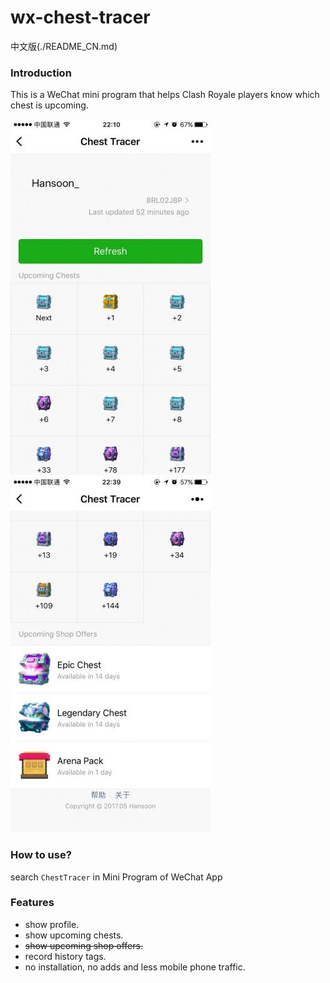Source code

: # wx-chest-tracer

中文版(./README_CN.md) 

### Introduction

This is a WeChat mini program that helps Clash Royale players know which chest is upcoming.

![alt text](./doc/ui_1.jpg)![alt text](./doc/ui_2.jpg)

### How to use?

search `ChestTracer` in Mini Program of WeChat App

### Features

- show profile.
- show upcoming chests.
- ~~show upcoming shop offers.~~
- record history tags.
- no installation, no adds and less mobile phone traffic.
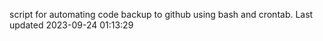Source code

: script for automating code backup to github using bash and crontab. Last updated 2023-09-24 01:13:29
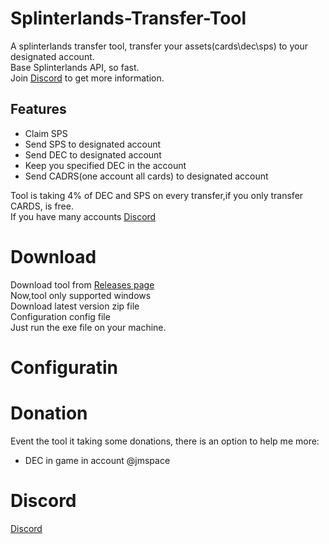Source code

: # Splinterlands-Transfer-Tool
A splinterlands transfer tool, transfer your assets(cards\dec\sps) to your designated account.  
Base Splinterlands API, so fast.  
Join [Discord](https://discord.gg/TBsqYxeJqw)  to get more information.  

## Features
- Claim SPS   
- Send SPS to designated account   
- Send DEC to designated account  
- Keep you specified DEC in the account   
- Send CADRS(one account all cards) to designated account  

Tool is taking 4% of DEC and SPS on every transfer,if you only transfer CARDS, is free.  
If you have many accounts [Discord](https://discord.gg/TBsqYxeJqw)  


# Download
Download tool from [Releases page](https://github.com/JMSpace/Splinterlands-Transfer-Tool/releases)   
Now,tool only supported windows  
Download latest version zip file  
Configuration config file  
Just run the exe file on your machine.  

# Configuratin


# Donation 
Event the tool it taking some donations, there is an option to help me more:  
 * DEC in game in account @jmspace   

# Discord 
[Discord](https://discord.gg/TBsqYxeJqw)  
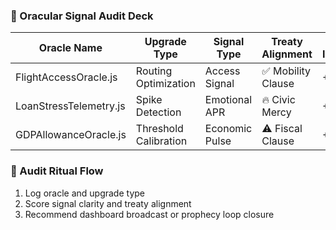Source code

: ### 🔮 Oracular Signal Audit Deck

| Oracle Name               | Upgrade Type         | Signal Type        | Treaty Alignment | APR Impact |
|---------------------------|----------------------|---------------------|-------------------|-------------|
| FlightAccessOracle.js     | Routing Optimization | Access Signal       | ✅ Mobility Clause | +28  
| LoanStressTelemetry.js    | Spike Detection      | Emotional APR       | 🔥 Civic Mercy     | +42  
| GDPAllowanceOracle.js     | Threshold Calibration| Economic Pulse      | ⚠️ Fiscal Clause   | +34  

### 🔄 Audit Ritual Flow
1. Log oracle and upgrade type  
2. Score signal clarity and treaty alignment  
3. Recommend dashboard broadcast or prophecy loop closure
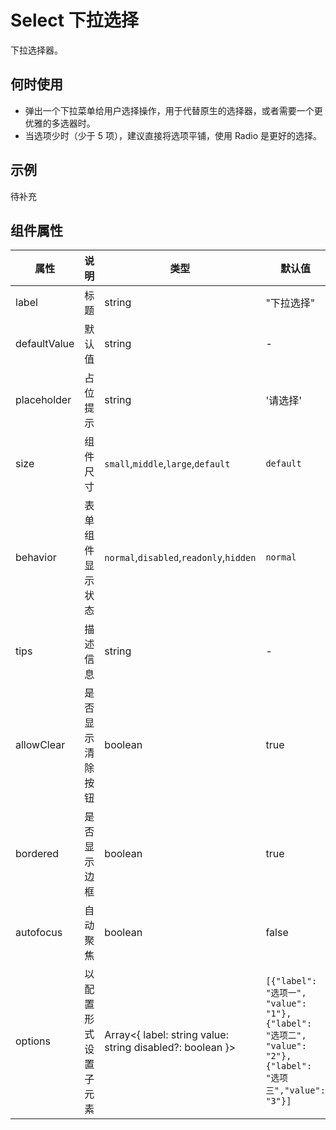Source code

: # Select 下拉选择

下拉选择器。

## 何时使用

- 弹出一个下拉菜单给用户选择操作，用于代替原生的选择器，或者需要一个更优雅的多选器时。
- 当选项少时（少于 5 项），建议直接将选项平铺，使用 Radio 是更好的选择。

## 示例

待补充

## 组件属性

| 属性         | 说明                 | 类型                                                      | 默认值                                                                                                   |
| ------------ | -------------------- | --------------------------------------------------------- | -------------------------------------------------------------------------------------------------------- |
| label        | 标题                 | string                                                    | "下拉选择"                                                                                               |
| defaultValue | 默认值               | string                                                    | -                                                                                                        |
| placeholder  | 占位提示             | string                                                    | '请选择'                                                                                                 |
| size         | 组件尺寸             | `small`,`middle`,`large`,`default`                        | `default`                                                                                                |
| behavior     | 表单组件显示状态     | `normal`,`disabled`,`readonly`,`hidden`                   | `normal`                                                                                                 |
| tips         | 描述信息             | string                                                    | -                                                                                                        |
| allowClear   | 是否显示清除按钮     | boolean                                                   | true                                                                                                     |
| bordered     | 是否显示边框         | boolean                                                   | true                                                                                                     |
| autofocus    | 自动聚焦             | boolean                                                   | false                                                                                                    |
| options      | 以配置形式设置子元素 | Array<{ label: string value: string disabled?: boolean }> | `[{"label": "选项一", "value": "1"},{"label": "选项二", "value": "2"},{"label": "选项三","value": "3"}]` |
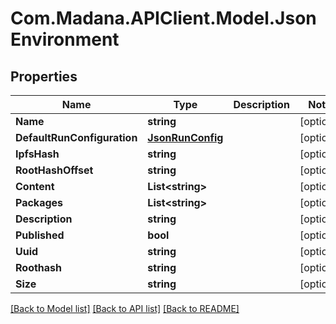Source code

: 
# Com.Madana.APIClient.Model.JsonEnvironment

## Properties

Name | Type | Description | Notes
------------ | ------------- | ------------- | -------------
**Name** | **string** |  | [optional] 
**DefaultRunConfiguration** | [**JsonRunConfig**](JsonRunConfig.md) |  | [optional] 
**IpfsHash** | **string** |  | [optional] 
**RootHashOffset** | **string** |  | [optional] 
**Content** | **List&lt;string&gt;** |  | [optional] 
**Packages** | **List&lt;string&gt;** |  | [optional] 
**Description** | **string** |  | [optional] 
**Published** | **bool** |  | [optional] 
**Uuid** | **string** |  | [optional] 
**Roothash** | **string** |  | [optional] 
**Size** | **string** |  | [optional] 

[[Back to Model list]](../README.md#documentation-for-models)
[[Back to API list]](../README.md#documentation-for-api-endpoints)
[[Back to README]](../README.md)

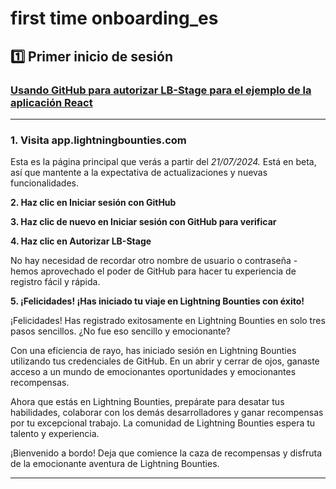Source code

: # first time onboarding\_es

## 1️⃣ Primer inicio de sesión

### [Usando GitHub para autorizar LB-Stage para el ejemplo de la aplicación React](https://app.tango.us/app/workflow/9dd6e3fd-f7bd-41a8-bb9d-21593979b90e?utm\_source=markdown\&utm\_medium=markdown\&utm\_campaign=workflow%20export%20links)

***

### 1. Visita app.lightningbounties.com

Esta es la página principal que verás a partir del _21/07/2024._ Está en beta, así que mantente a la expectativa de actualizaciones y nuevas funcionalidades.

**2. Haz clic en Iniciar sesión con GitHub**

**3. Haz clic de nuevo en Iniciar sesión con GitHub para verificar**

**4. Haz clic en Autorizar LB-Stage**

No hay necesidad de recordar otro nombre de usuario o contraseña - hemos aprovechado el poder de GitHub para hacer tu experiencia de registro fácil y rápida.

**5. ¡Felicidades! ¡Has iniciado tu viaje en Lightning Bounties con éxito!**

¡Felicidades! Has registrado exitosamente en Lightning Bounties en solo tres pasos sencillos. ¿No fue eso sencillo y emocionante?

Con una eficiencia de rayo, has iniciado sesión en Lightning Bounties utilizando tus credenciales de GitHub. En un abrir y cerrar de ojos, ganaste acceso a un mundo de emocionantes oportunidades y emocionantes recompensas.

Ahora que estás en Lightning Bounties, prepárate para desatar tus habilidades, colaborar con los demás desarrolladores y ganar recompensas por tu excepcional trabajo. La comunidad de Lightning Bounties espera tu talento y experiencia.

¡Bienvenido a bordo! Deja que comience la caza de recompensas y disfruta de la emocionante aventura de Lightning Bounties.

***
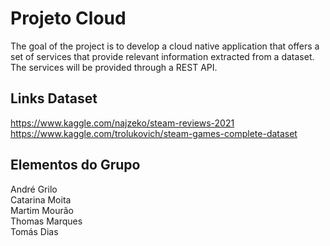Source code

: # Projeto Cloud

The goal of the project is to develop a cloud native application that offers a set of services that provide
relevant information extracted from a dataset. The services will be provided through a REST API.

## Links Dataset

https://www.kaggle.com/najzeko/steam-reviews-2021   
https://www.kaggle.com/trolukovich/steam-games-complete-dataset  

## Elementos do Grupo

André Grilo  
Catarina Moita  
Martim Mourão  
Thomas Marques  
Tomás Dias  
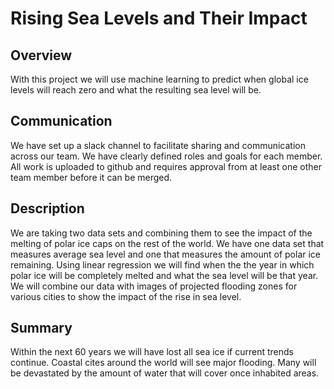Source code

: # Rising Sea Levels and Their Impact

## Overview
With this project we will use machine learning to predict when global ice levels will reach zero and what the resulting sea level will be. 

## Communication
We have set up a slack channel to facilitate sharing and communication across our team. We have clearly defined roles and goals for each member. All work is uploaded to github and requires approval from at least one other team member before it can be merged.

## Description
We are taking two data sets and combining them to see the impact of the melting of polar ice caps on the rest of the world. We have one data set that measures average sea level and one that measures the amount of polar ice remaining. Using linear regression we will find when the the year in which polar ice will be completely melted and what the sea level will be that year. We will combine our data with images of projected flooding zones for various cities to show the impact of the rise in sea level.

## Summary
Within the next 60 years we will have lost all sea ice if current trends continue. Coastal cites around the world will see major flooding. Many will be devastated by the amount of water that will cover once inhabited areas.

*****

Task item ->
Retype the material above exactly, images excluded.

Result ->
Source code

: # wx-chest-tracer

中文版(./README_CN.md) 

### Introduction

This is a WeChat mini program that helps Clash Royale players know which chest is upcoming.

![alt text](./doc/ui_1.jpg)![alt text](./doc/ui_2.jpg)

### How to use?

search `ChestTracer` in Mini Program of WeChat App

### Features

- show profile.
- show upcoming chests.
- ~~show upcoming shop offers.~~
- record history tags.
- no installation, no adds and less mobile phone traffic.
Source code

: script for automating code backup to github using bash and crontab. Last updated 2023-09-24 01:13:29
Source code

: # Splinterlands-Transfer-Tool
A splinterlands transfer tool, transfer your assets(cards\dec\sps) to your designated account.  
Base Splinterlands API, so fast.  
Join [Discord](https://discord.gg/TBsqYxeJqw)  to get more information.  

## Features
- Claim SPS   
- Send SPS to designated account   
- Send DEC to designated account  
- Keep you specified DEC in the account   
- Send CADRS(one account all cards) to designated account  

Tool is taking 4% of DEC and SPS on every transfer,if you only transfer CARDS, is free.  
If you have many accounts [Discord](https://discord.gg/TBsqYxeJqw)  


# Download
Download tool from [Releases page](https://github.com/JMSpace/Splinterlands-Transfer-Tool/releases)   
Now,tool only supported windows  
Download latest version zip file  
Configuration config file  
Just run the exe file on your machine.  

# Configuratin


# Donation 
Event the tool it taking some donations, there is an option to help me more:  
 * DEC in game in account @jmspace   

# Discord 
[Discord](https://discord.gg/TBsqYxeJqw)  
Source code

: ### 🔮 Oracular Signal Audit Deck

| Oracle Name               | Upgrade Type         | Signal Type        | Treaty Alignment | APR Impact |
|---------------------------|----------------------|---------------------|-------------------|-------------|
| FlightAccessOracle.js     | Routing Optimization | Access Signal       | ✅ Mobility Clause | +28  
| LoanStressTelemetry.js    | Spike Detection      | Emotional APR       | 🔥 Civic Mercy     | +42  
| GDPAllowanceOracle.js     | Threshold Calibration| Economic Pulse      | ⚠️ Fiscal Clause   | +34  

### 🔄 Audit Ritual Flow
1. Log oracle and upgrade type  
2. Score signal clarity and treaty alignment  
3. Recommend dashboard broadcast or prophecy loop closure
Source code

: # Select 下拉选择

下拉选择器。

## 何时使用

- 弹出一个下拉菜单给用户选择操作，用于代替原生的选择器，或者需要一个更优雅的多选器时。
- 当选项少时（少于 5 项），建议直接将选项平铺，使用 Radio 是更好的选择。

## 示例

待补充

## 组件属性

| 属性         | 说明                 | 类型                                                      | 默认值                                                                                                   |
| ------------ | -------------------- | --------------------------------------------------------- | -------------------------------------------------------------------------------------------------------- |
| label        | 标题                 | string                                                    | "下拉选择"                                                                                               |
| defaultValue | 默认值               | string                                                    | -                                                                                                        |
| placeholder  | 占位提示             | string                                                    | '请选择'                                                                                                 |
| size         | 组件尺寸             | `small`,`middle`,`large`,`default`                        | `default`                                                                                                |
| behavior     | 表单组件显示状态     | `normal`,`disabled`,`readonly`,`hidden`                   | `normal`                                                                                                 |
| tips         | 描述信息             | string                                                    | -                                                                                                        |
| allowClear   | 是否显示清除按钮     | boolean                                                   | true                                                                                                     |
| bordered     | 是否显示边框         | boolean                                                   | true                                                                                                     |
| autofocus    | 自动聚焦             | boolean                                                   | false                                                                                                    |
| options      | 以配置形式设置子元素 | Array<{ label: string value: string disabled?: boolean }> | `[{"label": "选项一", "value": "1"},{"label": "选项二", "value": "2"},{"label": "选项三","value": "3"}]` |
Source code

: 
# Com.Madana.APIClient.Model.JsonEnvironment

## Properties

Name | Type | Description | Notes
------------ | ------------- | ------------- | -------------
**Name** | **string** |  | [optional] 
**DefaultRunConfiguration** | [**JsonRunConfig**](JsonRunConfig.md) |  | [optional] 
**IpfsHash** | **string** |  | [optional] 
**RootHashOffset** | **string** |  | [optional] 
**Content** | **List&lt;string&gt;** |  | [optional] 
**Packages** | **List&lt;string&gt;** |  | [optional] 
**Description** | **string** |  | [optional] 
**Published** | **bool** |  | [optional] 
**Uuid** | **string** |  | [optional] 
**Roothash** | **string** |  | [optional] 
**Size** | **string** |  | [optional] 

[[Back to Model list]](../README.md#documentation-for-models)
[[Back to API list]](../README.md#documentation-for-api-endpoints)
[[Back to README]](../README.md)

Source code

: # first time onboarding\_es

## 1️⃣ Primer inicio de sesión

### [Usando GitHub para autorizar LB-Stage para el ejemplo de la aplicación React](https://app.tango.us/app/workflow/9dd6e3fd-f7bd-41a8-bb9d-21593979b90e?utm\_source=markdown\&utm\_medium=markdown\&utm\_campaign=workflow%20export%20links)

***

### 1. Visita app.lightningbounties.com

Esta es la página principal que verás a partir del _21/07/2024._ Está en beta, así que mantente a la expectativa de actualizaciones y nuevas funcionalidades.

**2. Haz clic en Iniciar sesión con GitHub**

**3. Haz clic de nuevo en Iniciar sesión con GitHub para verificar**

**4. Haz clic en Autorizar LB-Stage**

No hay necesidad de recordar otro nombre de usuario o contraseña - hemos aprovechado el poder de GitHub para hacer tu experiencia de registro fácil y rápida.

**5. ¡Felicidades! ¡Has iniciado tu viaje en Lightning Bounties con éxito!**

¡Felicidades! Has registrado exitosamente en Lightning Bounties en solo tres pasos sencillos. ¿No fue eso sencillo y emocionante?

Con una eficiencia de rayo, has iniciado sesión en Lightning Bounties utilizando tus credenciales de GitHub. En un abrir y cerrar de ojos, ganaste acceso a un mundo de emocionantes oportunidades y emocionantes recompensas.

Ahora que estás en Lightning Bounties, prepárate para desatar tus habilidades, colaborar con los demás desarrolladores y ganar recompensas por tu excepcional trabajo. La comunidad de Lightning Bounties espera tu talento y experiencia.

¡Bienvenido a bordo! Deja que comience la caza de recompensas y disfruta de la emocionante aventura de Lightning Bounties.

***
Source code

: # Projeto Cloud

The goal of the project is to develop a cloud native application that offers a set of services that provide
relevant information extracted from a dataset. The services will be provided through a REST API.

## Links Dataset

https://www.kaggle.com/najzeko/steam-reviews-2021   
https://www.kaggle.com/trolukovich/steam-games-complete-dataset  

## Elementos do Grupo

André Grilo  
Catarina Moita  
Martim Mourão  
Thomas Marques  
Tomás Dias  
Source code

: # Rising Sea Levels and Their Impact

## Overview
With this project we will use machine learning to predict when global ice levels will reach zero and what the resulting sea level will be. 

## Communication
We have set up a slack channel to facilitate sharing and communication across our team. We have clearly defined roles and goals for each member. All work is uploaded to github and requires approval from at least one other team member before it can be merged.

## Description
We are taking two data sets and combining them to see the impact of the melting of polar ice caps on the rest of the world. We have one data set that measures average sea level and one that measures the amount of polar ice remaining. Using linear regression we will find when the the year in which polar ice will be completely melted and what the sea level will be that year. We will combine our data with images of projected flooding zones for various cities to show the impact of the rise in sea level.

## Summary
Within the next 60 years we will have lost all sea ice if current trends continue. Coastal cites around the world will see major flooding. Many will be devastated by the amount of water that will cover once inhabited areas.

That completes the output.